INSTRUCTIONS TO FOLLOW: Arrange the lines of the data below into a numbered list, dropping any blank lines and leaving out the pictures.

Measuring device reading data
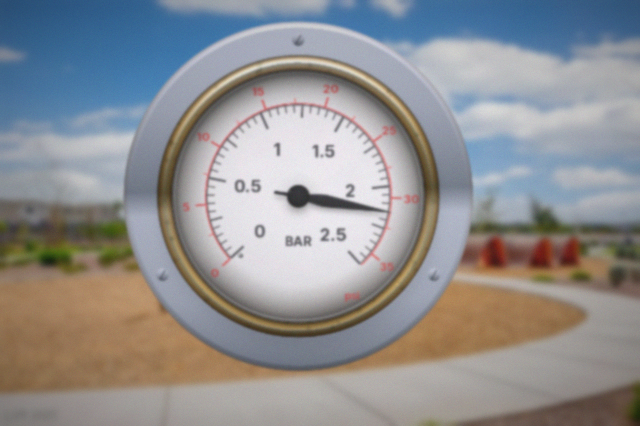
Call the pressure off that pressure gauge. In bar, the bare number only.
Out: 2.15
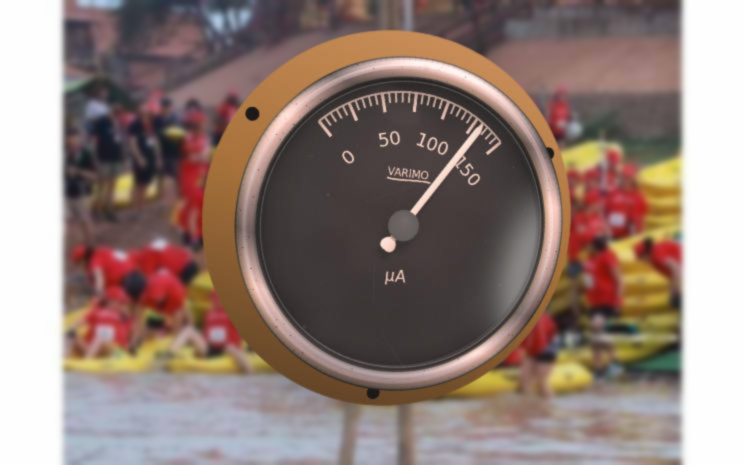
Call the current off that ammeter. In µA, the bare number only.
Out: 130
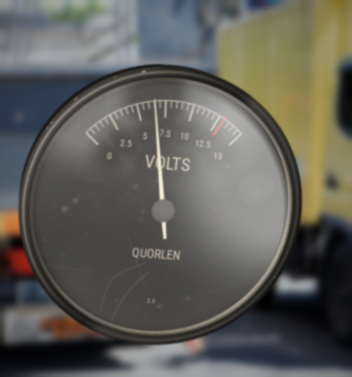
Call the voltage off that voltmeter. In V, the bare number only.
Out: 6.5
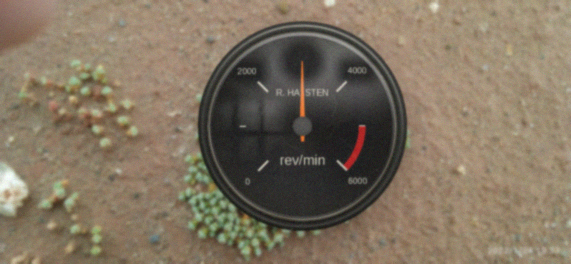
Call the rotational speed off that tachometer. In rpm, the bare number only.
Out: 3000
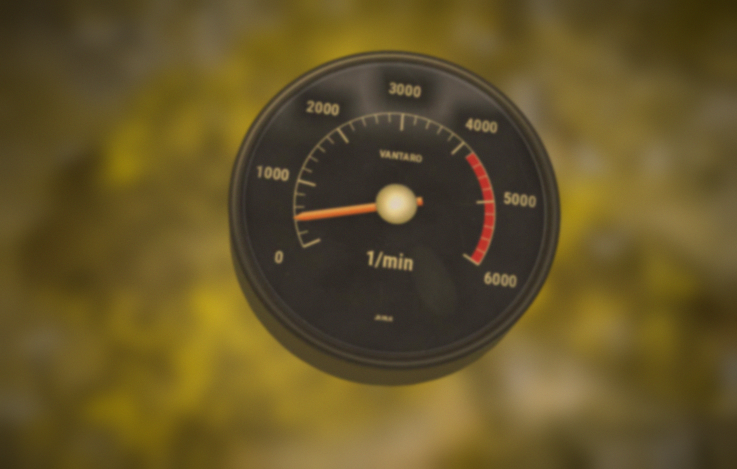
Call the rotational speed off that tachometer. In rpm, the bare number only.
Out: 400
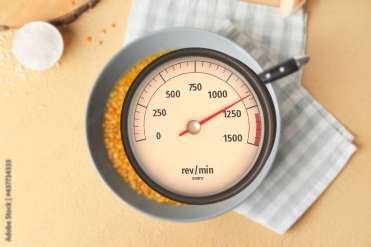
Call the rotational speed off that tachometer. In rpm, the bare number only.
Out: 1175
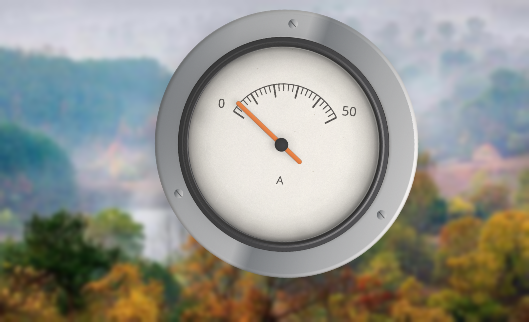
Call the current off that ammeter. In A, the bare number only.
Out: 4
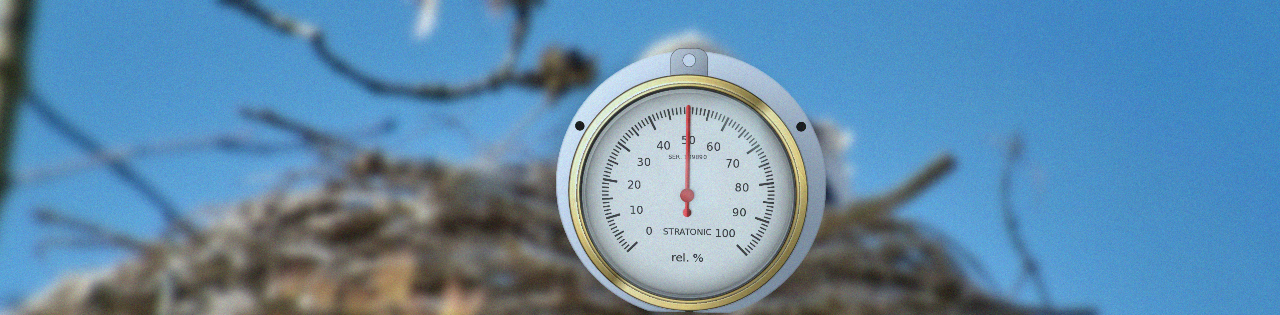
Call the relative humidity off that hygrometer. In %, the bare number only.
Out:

SOLUTION BELOW:
1. Call the pressure off that pressure gauge. In bar, the bare number only.
2. Out: 2.15
3. Call the current off that ammeter. In µA, the bare number only.
4. Out: 130
5. Call the voltage off that voltmeter. In V, the bare number only.
6. Out: 6.5
7. Call the rotational speed off that tachometer. In rpm, the bare number only.
8. Out: 3000
9. Call the rotational speed off that tachometer. In rpm, the bare number only.
10. Out: 400
11. Call the rotational speed off that tachometer. In rpm, the bare number only.
12. Out: 1175
13. Call the current off that ammeter. In A, the bare number only.
14. Out: 4
15. Call the relative humidity off that hygrometer. In %, the bare number only.
16. Out:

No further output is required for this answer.